Mood and affect - what emotions does the person appear to be experiencing?

  • Note: mood is the underlying emotion. Report patient’s own words (subjective) and what you perceive (objective) i.e. low / normal / elated’.
  • Note: affect is the observed (transient) manifestation of the emotion e.g. blunted (lacking normal responses), labile (excessively changeable), irritable (may occur in mania).

Thought content and form - are you able to understand what the person is saying? What are the main things that the person is concerned about? Do they have any unusual beliefs?

  • Note: thought content includes any delusions (fixed, false beliefs, not keeping with patient’s culture), depressed cognitions (e.g. guilt, hopelessness), ruminations (persistent disabling worries), obsessions, phobias. Always ask about suicidal or homicidal thoughts.
  • Note: normal thought form is when statements are connected by their meanings. If it’s very difficult to follow a patient’s thought flow, it’s likely abnormal.

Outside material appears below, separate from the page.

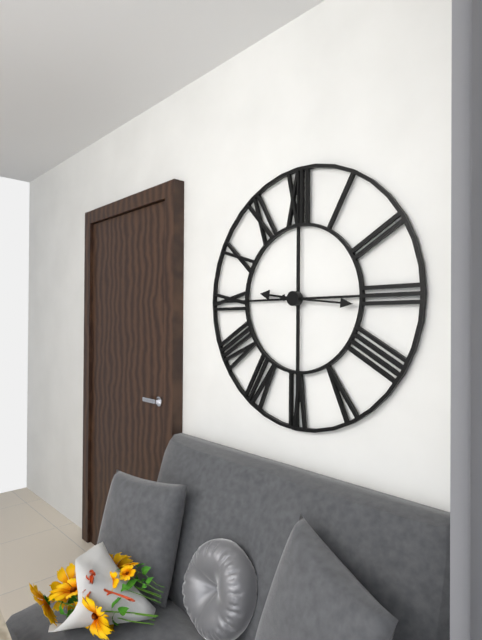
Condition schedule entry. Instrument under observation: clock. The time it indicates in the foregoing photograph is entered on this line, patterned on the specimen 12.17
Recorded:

Perception - is the person reporting that they are hearing or seeing anything strange?

  • Note: Illusions are misinterpretations of normal perceptions e.g. thinking a bit of dirt is a small insect – these can happen normally and when tired or physically ill. Hallucinations are perceptions in the absence of an external stimulus e.g. hearing voices (auditory hallucinations).

Cognition - Does the person know where they are (orientation)? Do they have any difficulties remembering things?

Insight - What does the person think explains what is happening? Does the person think that they are ill?

How do I ask questions?

You may be unsure as to how exactly to ask the questions to take the history and, in particular, to ask about specific symptoms such as low mood, suicidal thoughts, and psychotic symptoms. Don’t worry! At the back of this guide you will find examples of questions you can use in both English and Chichewa. You might decide to ask things slightly differently and you should not just go through the questions in a list. However, you will find them helpful to refer to as you learn to conduct psychiatric interviews.

Physical Examination

An appropriate physical examination is an ESSENTIAL part of a psychiatric assessment to rule out physical illness as the cause of a person’s mental health problem, to identify any comorbid conditions, and to assess for effects of self-neglect.

At a minimum you should check vital signs (Heart Rate, Respiratory Rate, Temperature, Blood Pressure) and act on any abnormal findings.

Informant History

Taking a history from people who know the person with the presenting problem is often very helpful. You need to have the permission of the patient to speak to other people unless the person’s judgement and ability to understand the situation is impaired, and/or it is a high risk situation.

Review of Previous Notes

These can provide a lot of very useful information but always make decisions based on your current assessment (as past notes may not always be accurate)

Investigations

Further physical investigations, if available, can help identify underlying medical/surgical causes of delirium and assess the physical state of a person who has not been eating/drinking.